A judge on Thursday refused to order a new trial for a wealthy stock trader convicted of murder in the fiery death of a man who was helping him secretly dig tunnels for an underground nuclear bunker beneath a Maryland home.
Montgomery County Circuit Court Judge Margaret Schweitzer rejected a defense attorney’s argument that jurors had insufficient evidence to convict Daniel Beckwitt of second-degree murder and involuntary manslaughter.
Beckwitt, 28, is scheduled to be sentenced Monday for his April 24 conviction in the September 2017 death of 21-year-old Askia Khafra. He faces a maximum of 30 years in prison.
The fire erupted as Khafra was digging tunnels under Beckwitt’s Bethesda home, which was littered with piles of garbage.
During the trial, Montgomery County prosecutor Marybeth Ayres accused Beckwitt of recklessly endangering Khafra’s life and sacrificing safety for secrecy.
Defense attorney Robert Bonsib had told jurors the fire was an accident, not a crime.
During Thursday’s hearing, Bonsib argued that the facts of the case don’t support a second-degree murder conviction.
“It was pure speculation that the hoarding conditions were responsible for Mr. Khafra not to be able to get out of these premises,” he told the judge.
Ayres said Beckwitt knew of the dangerous conditions in his family’s home and failed in his duty to protect Khafra. Beckwitt lied to police and said the home had an emergency exit because he knew it should have had one.
“This wasn’t just a messy basement. This basement, this house, was a garbage dump with an impossible exit out in an emergency,” she said. “No person should have been in it.”
Schweitzer said a new trial for Beckwitt is not “in the interests of justice.” The judge said Beckwitt wasn’t excused from ensuring the conditions were safe in the home and tunnels because he and Khafra may have had “equal knowledge” of those conditions.
The judge also rejected defense lawyers’ arguments that prosecutors improperly used photographs of the extreme hoarding conditions in Beckwitt’s home and improperly influenced jurors by mentioning Beckwitt’s wealth and repeatedly displaying images of Khafra’s charred body.
Beckwitt did not testify at his trial, which lasted nearly two weeks.
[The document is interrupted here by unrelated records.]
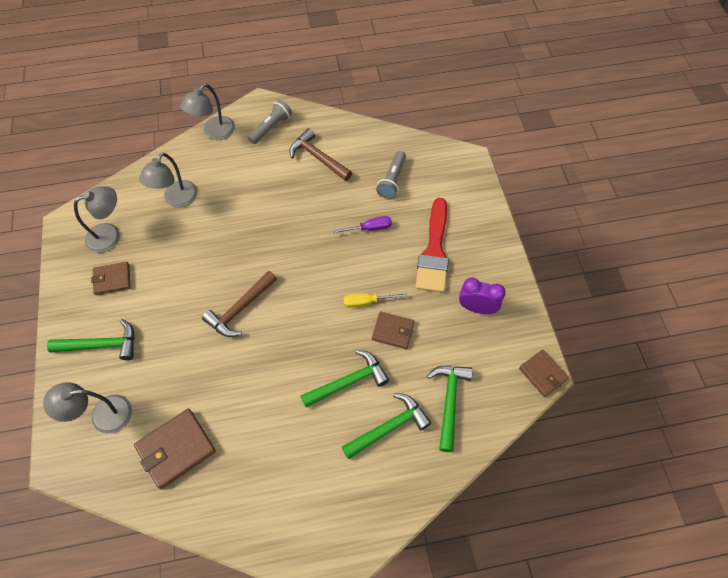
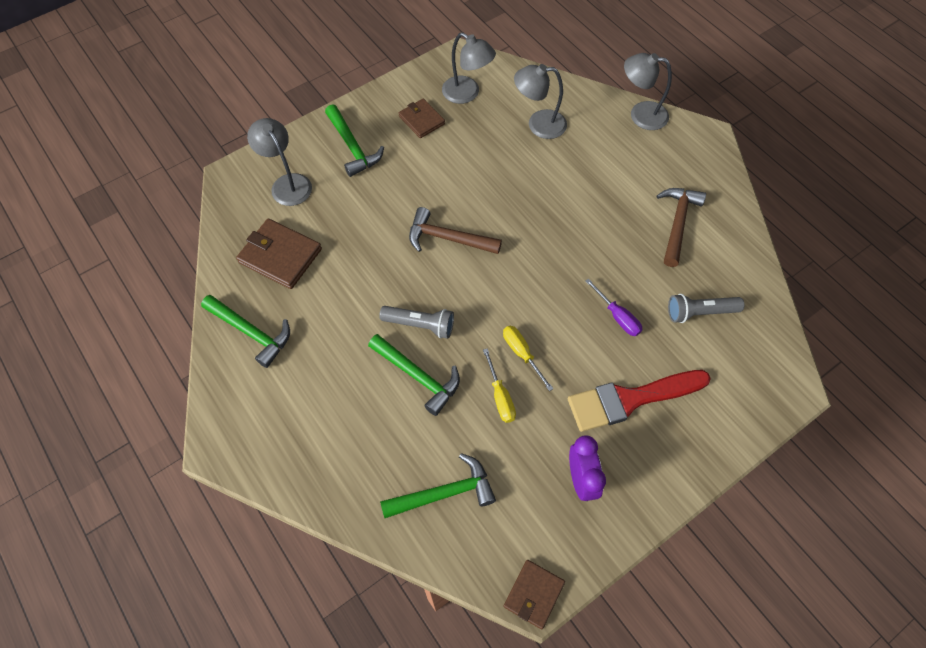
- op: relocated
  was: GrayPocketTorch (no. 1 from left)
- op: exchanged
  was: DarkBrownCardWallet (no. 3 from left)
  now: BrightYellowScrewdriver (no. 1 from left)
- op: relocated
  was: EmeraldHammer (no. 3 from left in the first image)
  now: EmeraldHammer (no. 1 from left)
He immediately was taken into custody after the jury’s verdict.
Beckwitt went to elaborate lengths to keep the project a secret. Jurors heard that he tried to trick Khafra into thinking they were digging the tunnels in Virginia instead of Maryland by having him don “blackout glasses” before taking him on a long drive. They also were told Beckwitt also used internet “spoofing” to make it appear they were digging in Virginia.
Hours before the fire broke out in the basement, Khafra texted Beckwitt to warn him it smelled like smoke in the tunnels. Ayres said Beckwitt didn’t respond for more than six hours before telling Khafra that there had been a “major electrical failure.” Instead of getting Khafra out of the tunnels, Beckwitt told him that he “just switched it all over to another circuit,” according to the prosecutor.
Bonsib said Beckwitt screamed for help from neighbors after the fire broke out and risked his own safety in a failed attempt to rescue his friend from the blaze.
The fire erupted in the basement as Khafra was digging tunnels lower down under Beckwitt’s home. Firefighters found his naked, charred body in the basement, only a few steps from an exit.
Khafra met Beckwitt online. Beckwitt had invested money in a company Khafra was trying to launch as he helped Beckwitt dig the tunnels.
A hole in the concrete basement floor led to a shaft that dropped down 20 feet (6 meters) into tunnels that branched out roughly 200 feet (60 meters) in length. Investigators concluded the blaze was ignited by a defective electrical outlet in the basement.
Khafra worked in the tunnels for days at a time, eating and sleeping in there. They had lights, an air circulation system and a heater.